You might be able to use the NiCd charger to put charging current into the battery. It's the part where you "wait until finished" that the problem arises. The charge termination schemes (when to automatically stop charging) will be different. For lead-acid, probably switching from current-limit mode to voltage-limit mode at some maximum safe charging voltage. For NiCd/NiMH, watching the voltage for where it goes "over the hill" from increasing to decreasing, and/or the temperature rises quickly. Plus some other safety features, such as timeout, over/under-voltage, over/under-temperature, etc.
If you put the wrong chemistry on the charger it may never see what it's looking for to cease charging, because the battery behaves differently (voltage graphed over time has a different pattern). It could keep charging literally until the battery explodes. If you understand what the battery requires, and what the charger does, you might be able to use it anyway, to the extent you can manually observe and terminate charging as appropriate. You're risking destroying the battery, but in some cases getting a partial charge right now is more valuable than a longer lifespan later.

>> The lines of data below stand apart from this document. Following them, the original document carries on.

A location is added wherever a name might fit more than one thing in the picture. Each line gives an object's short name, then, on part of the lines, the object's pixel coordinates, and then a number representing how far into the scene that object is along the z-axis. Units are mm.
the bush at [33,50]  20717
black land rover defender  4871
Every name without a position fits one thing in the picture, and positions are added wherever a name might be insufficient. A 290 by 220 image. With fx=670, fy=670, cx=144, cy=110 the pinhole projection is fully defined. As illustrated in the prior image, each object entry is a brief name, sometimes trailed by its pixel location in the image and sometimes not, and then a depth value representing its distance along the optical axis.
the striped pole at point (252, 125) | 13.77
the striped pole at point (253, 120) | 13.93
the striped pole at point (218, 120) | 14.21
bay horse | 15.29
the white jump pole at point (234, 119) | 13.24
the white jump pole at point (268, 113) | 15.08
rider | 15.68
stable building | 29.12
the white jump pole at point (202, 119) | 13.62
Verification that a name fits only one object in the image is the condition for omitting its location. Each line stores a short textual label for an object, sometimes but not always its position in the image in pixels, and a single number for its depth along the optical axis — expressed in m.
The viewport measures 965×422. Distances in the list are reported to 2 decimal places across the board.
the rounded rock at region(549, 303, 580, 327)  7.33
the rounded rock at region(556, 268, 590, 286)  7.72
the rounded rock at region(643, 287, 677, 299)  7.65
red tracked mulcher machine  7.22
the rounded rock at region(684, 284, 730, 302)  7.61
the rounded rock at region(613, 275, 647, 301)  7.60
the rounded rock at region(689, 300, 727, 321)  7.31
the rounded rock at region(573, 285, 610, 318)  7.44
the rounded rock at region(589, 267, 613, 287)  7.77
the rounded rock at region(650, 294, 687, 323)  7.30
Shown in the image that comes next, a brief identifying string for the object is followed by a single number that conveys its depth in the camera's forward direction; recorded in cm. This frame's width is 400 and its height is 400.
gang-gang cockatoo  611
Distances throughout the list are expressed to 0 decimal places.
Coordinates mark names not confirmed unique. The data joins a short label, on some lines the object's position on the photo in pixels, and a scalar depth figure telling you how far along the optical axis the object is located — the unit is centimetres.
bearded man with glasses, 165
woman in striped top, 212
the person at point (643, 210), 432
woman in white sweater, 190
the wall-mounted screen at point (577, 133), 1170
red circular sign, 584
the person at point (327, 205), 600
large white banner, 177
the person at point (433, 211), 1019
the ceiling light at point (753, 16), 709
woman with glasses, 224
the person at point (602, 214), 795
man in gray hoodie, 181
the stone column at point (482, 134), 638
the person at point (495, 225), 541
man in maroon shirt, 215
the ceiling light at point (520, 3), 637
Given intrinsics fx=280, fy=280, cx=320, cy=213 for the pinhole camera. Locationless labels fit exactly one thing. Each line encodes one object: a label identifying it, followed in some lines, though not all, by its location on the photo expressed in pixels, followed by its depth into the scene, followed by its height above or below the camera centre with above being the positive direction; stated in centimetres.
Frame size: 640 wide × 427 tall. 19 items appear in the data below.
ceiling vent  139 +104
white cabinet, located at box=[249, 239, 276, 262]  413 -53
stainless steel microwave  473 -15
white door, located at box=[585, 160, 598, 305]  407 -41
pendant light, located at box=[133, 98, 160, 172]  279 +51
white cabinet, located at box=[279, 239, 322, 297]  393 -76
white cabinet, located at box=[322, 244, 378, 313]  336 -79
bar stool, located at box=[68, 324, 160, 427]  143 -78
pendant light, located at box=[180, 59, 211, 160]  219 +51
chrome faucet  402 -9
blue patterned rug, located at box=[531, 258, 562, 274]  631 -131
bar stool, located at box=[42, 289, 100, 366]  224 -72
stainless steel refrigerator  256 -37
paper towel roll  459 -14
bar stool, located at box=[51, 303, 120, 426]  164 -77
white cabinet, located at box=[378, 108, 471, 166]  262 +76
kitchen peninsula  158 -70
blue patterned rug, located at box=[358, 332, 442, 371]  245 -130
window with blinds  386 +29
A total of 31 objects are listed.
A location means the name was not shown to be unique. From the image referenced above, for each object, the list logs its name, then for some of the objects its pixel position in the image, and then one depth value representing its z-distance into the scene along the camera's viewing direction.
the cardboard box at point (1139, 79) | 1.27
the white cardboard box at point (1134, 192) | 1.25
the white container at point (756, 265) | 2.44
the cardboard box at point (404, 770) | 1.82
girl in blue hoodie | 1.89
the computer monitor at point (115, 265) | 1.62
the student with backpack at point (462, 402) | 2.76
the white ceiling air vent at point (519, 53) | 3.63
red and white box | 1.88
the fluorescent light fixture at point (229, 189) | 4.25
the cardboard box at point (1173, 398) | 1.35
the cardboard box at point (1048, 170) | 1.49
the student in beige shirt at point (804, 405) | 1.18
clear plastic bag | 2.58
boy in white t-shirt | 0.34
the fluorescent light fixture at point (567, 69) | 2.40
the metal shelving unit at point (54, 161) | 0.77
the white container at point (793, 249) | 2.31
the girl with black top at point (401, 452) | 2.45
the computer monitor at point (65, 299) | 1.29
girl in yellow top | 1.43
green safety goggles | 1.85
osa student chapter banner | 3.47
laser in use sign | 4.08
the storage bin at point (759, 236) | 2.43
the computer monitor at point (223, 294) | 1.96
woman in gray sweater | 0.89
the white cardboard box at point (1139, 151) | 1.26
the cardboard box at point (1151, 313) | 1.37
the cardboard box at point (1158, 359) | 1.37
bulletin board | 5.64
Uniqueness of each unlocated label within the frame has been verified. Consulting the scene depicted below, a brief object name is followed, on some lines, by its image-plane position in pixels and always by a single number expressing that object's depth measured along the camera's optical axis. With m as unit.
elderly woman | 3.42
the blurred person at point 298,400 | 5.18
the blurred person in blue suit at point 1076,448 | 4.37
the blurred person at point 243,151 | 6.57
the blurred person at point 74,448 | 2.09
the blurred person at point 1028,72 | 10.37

Your stated goal is measuring the capacity of the battery, rather than, say, getting enough charge back into your car battery so you can start the car and drive it around to finish recharging. If all you wanted to do was get "some" charge into the battery, considering you already know it's discharged, you could probably let it charge from your 2A source for "a while" and disconnect it manually after some time considerably less than (64A-hr/2A)=32hr, say 8-12 hours, watching with a voltmeter that the voltage doesn't exceed the maximum safe voltage and disconnecting early if it does. For your purposes of getting the battery fully charged and discharging to measure capacity, you'd want a proper charge termination scheme, which you don't have.